> [Excerpt]:

Kirti Kamal Bhuyan Springtime Rongali Bihu stands as the most popular of all the prime festivals of the Assamese people. While Bohag represe...
Kirti Kamal Bhuyan
Springtime Rongali Bihu stands as the most popular of all the prime festivals of the Assamese people. While Bohag represents the first month of the Assamese calendar year, etymologically the word ‘Rongali’ derives from the noun ‘rong’, meaning both colour and fun. And so, quite expectedly, Rongali Bihu is the festival of colour as showcased by Mother Nature around, as also of fun and frolic being indulged in by the people at large. And the Bihu songs -known both as Bihugeet and Bihunaam in Assamese - are pivotal as an accompaniment to the dance and music that mark the Bihu festivities. There is also Bonghosha or ‘pastoral songs’ as Dr. Prafulladutta Goswami, the eminent scholar and critic, puts it, terming it as an “extension of Bihunaam” which is a highly erotic version of Bihunaam itself, usually sung antiphonally by young men and women in the open – river ghats, fields, under big trees or in groves away from home. However, presumably during Ahom rule, this genre of songs was forbidden when the innovation of husori took place in order to make husori and Bihu presentable before the regal audience.
Bihu is primarily associated with the fertility cult entrenched in Assam’s agrarian past. And this cult used to subscribe to the theory of motherhood of Earth. This helped the belief to gain ground in society that it is possible to goad Mother Earth’s youthfulness, as well as urge Her to produce crops through the vibrations wrought upon Her surface by ceremonial Springtime dancing by energetic young men and women clad in the best of attire. And this is why our Bihugeet revolves around Assam’s pastoral life, marked by farming, animal husbandry, spinning and weaving, fishing and socio-cultural and religious occasions.
There is not even a single detail in the entire gamut of Assam’s pastoral life that Bihu songs have left untouched. But it is love – ubiquitous, universal trait–that reigns supreme as far as Bihu songs are concerned. A large number of Bihu songs embody the spirit of love. There is a saying that if a young heart fails to make love in the regal presence of Rituraj Basanta, whose advent itself spreads romance in the air, then he or she is a failure as a youngster.
A Bihu song is a quatrain with identical rhythms. While the first two lines speak of an eternal truth about life, death, world, God, etc., or a particular situation happening in the realm of nature, the concluding two lines bare the heart of the singer. A Bihu song is set to a catchy tune depending on its content. Bihu songs pertaining to love allude to one’s yearning for one’s sweetheart, the melancholy of separation, or the irresistible will to attain one’s love. And a lot of these songs are antiphonal in character – every single piece is sung to one’s beloved who, in turn, responds by singing his or her version. Here’s an example where a young man sings to his love-
“Nolile halile nodali bholuka
Potharole halile kako
Kher xukuwadi xukaiso aijoni
Kaloi sinta kori thako?"
(Leand onto the river the riverside bholuka bamboo
While onto the farmland leans the kako bamboo
Who are you worried about
That has come to be so telling upon your health
As you are thinning
Like a piece of dried hay?)
The beloved, a damsel, responds-
“Nixare horili tuponi dhone oi
Bhokore horili bhaat
Toloi sinta kori thakote najano
Ki hoise xorilor gaat”

> [Given information]:
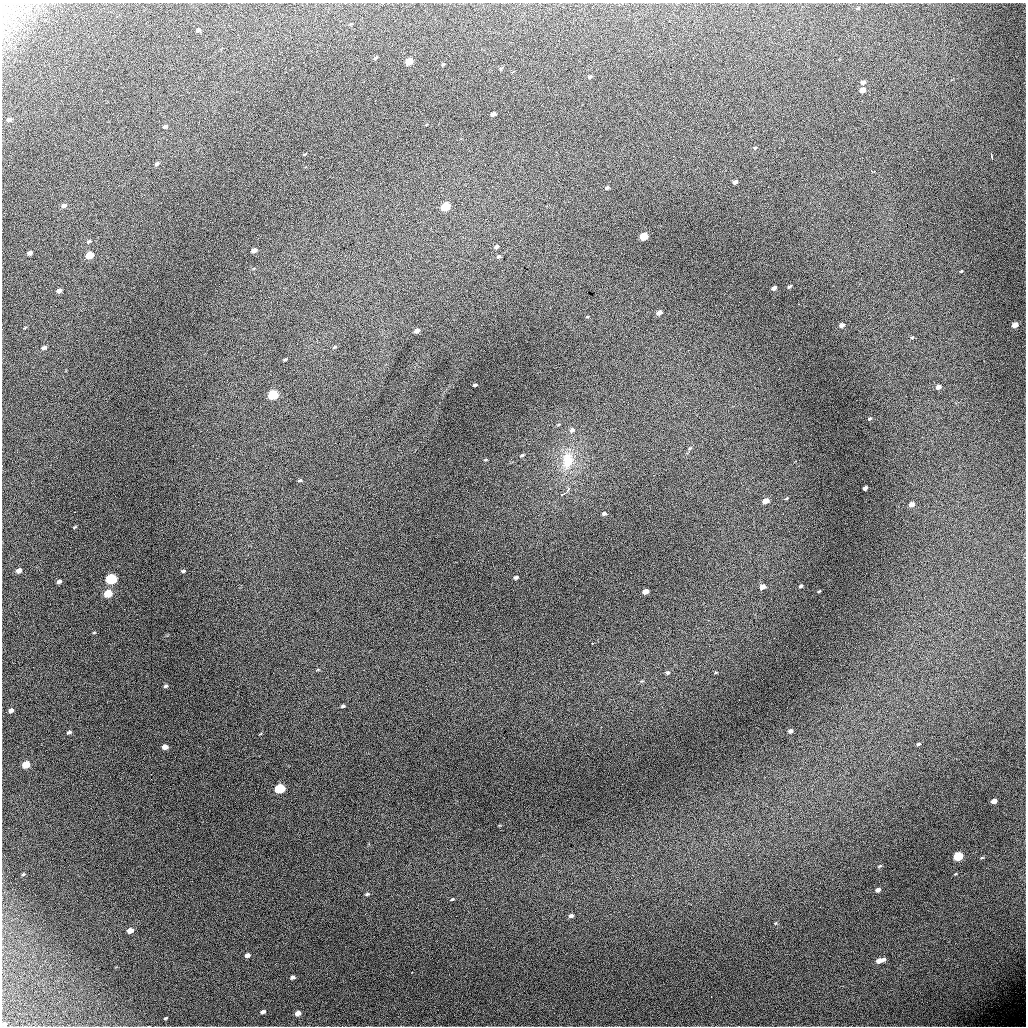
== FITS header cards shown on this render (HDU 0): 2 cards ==
NAXIS1  =                 1024 / length of data axis 1
NAXIS2  =                 1024 / length of data axis 2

> [What to work on]:
1. Summarize the piece on Rongali Bihu in two sentences.
2. Continue the piece on Rongali Bihu from the point where it stops.

> [Responses in order]:
1. Rongali Bihu, the most popular of the Assamese people's prime festivals, is a springtime festival of color and fun, and its songs, called Bihugeet or Bihunaam, accompany the dance and music and grow out of a fertility cult from Assam's agrarian past. These quatrain songs touch every detail of pastoral life, but love reigns supreme in them, and many are sung antiphonally between a singer and the beloved.

2.
(It’s you only who has stolen my night’s sleep
My hunger by the day
So lost am I in my thoughts about you
That I know not what has befallen my health)
The love that bloomed this way usually culminated in the couple entering socially acceptable wedlock. But in the event of society standing in their way, they often had to take recourse to elopement. Later on, at an opportune time, the fleeing couple returned to their native village, whereupon a meeting of the village community was arranged at the namghar. The couple then offered tamol-paan on a Bota and genuflected before the gathering, praying for recognition of their marriage. The community declared them a formally married couple. The practice was in vogue till the 1950s.
Farming, more particularly Sali and Ahu paddy farming, and animal husbandry together form an integral part of Assam’s pastoral life and its economy. References abound in Bihu songs about these two aspects, including subjects such as fertility of the land, flood menace, phases of ploughing, planting and reaping of crops.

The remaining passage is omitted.